When I arrived home that evening I was escorted by two police officers that served "J" with divorce papers and a restraining order. Now I had been trying to get this man to peacefully leave the house for weeks and he kept telling me that it is HIS house NOT mine and I am the one that needs to pack a leave. As he is talking to the police officer he is STILL insisting that he will not leave HIS house. The officer asks me if me and the girls and my father have somewhere to go. “Yes a hotel. The five of us can go to a hotel OR he can go to a hotel.” The officer then tries yet again to explain to him what is going on and how it is going to look to the judge if he makes me pack up all three of my girls and go stay at a hotel. FINALLY he decides to go pack some things and leave. Instead of packing a few things for the night and leaving and coming back in the morning when the girls are in school to get the rest of his things, he makes a huge spectacle in front of the kids and packs like four bags full of stuff. He even makes the middle daughter (the most sensitive one…the one that is crying uncontrollably) go downstairs and retrieve some bags from the closet and help him pack. She, of course, starts crying even harder.

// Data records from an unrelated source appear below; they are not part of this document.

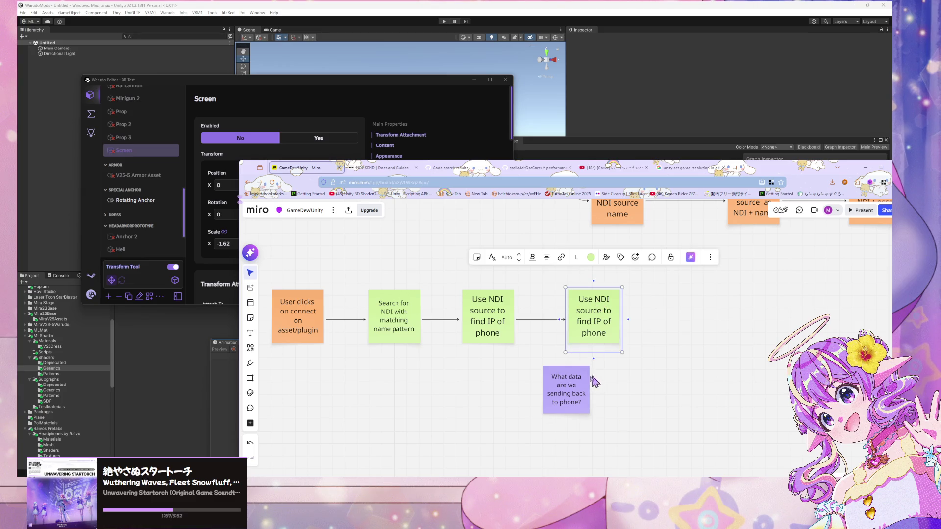
# Move the purple note between the green notes and line up both Use NDI source notes
pyautogui.moveTo(550, 416); pyautogui.dragTo(519, 285)
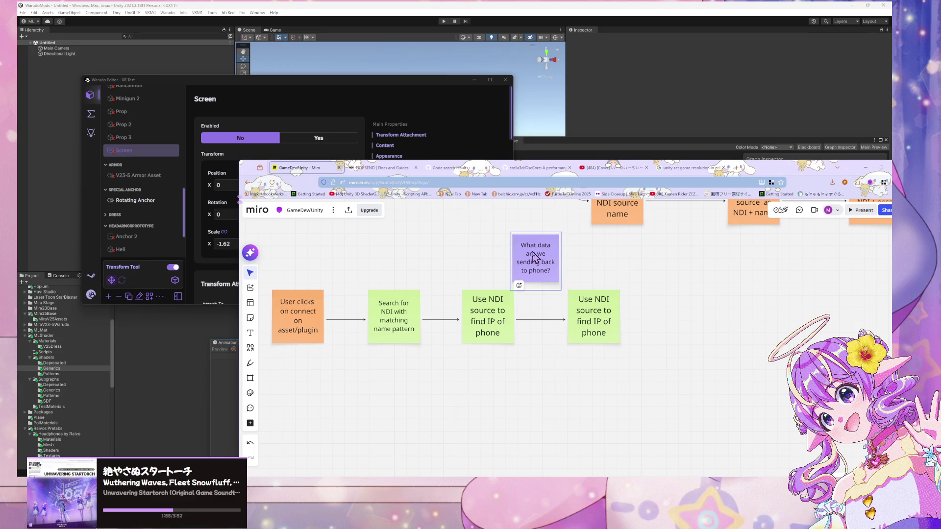
pyautogui.click(592, 330)
pyautogui.click(593, 330)
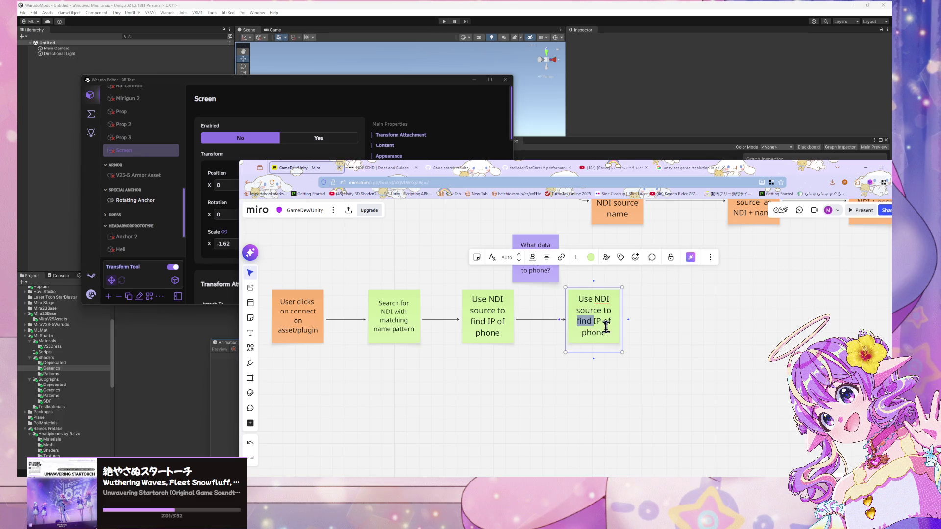
pyautogui.moveTo(608, 335); pyautogui.dragTo(579, 299)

After he finally is escorted off the premises and everything settles down I decided to take care of a few things on the computer, checking my bank account first. As I am going through the statement I see he transferred $1307 the week before and then another $700 that same day I took $550. The scumbag LIED to me(nothing new I assure you)!! He didn’t calculate half the money. He calculated 1/4 and took the rest for himself. He was going to send me and his three kids off to move to TN with $647 while he kept $2550 for himself. Even if we did have to pay housing $1100 to move out(which is a crock of shit) he would still have kept $1450 for himself while his wife and three kids moved to TN with $647 to their name.
To top all that off, he emptied the bank account before all checks posted and the check to my credit card account (which we
BOTH charged on) bounced, so
I was charged a $35 returned check fee!
Yep, I married, and stayed married for 15 years, to a selfish, money grubbing scumbag!!!